▶ Exercise objective: Among the entries, how many lines carry the string "γρήγορος"? Give the number and nothing else.

▶ Records for this exercise:
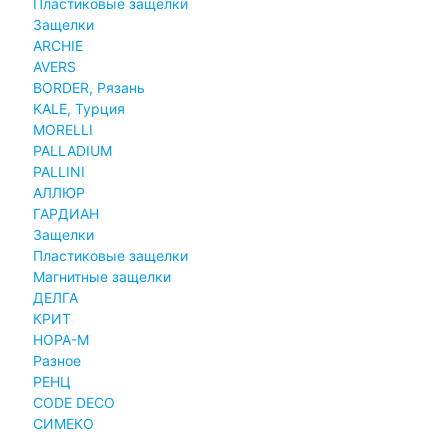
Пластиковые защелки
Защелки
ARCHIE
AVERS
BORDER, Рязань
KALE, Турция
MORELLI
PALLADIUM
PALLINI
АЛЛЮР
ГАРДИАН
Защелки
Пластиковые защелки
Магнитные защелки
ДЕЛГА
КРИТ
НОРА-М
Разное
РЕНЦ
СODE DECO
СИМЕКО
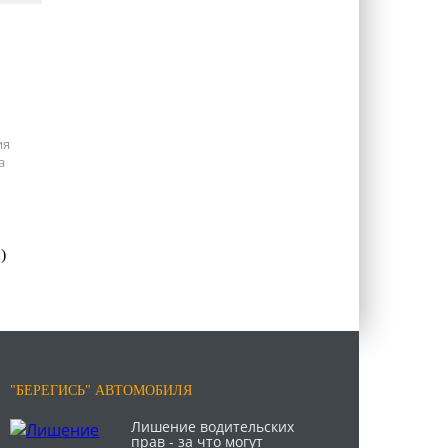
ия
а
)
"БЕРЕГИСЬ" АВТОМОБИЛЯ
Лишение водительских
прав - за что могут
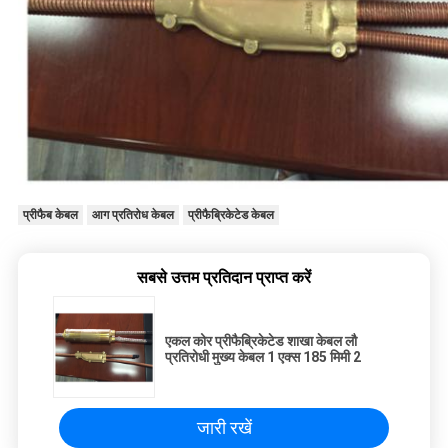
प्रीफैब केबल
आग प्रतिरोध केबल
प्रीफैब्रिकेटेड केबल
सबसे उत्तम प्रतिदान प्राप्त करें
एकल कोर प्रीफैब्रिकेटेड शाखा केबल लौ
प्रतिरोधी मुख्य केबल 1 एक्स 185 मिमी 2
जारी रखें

==

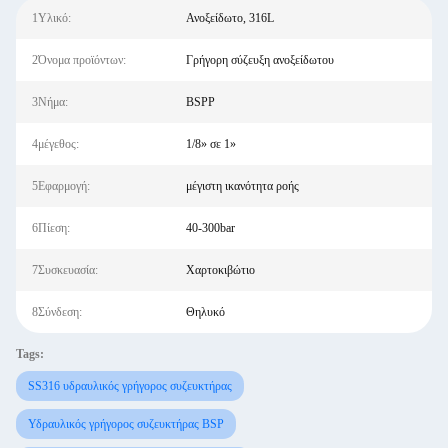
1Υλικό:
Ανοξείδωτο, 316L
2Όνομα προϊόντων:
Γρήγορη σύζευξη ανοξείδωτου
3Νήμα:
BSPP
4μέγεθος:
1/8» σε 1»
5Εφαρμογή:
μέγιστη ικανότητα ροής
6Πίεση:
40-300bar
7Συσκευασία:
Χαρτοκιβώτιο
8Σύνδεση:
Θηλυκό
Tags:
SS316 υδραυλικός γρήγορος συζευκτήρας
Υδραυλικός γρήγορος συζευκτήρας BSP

==

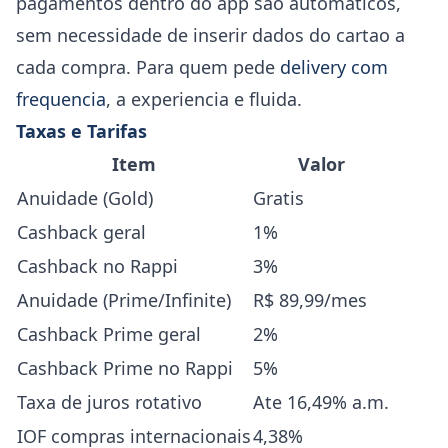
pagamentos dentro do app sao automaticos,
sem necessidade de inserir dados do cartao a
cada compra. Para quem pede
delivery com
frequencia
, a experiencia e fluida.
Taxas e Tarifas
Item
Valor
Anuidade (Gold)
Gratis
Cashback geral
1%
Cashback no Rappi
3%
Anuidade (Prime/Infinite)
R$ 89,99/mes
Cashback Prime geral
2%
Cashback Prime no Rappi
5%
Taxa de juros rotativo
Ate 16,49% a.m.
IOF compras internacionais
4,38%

▶ Response for this exercise: 2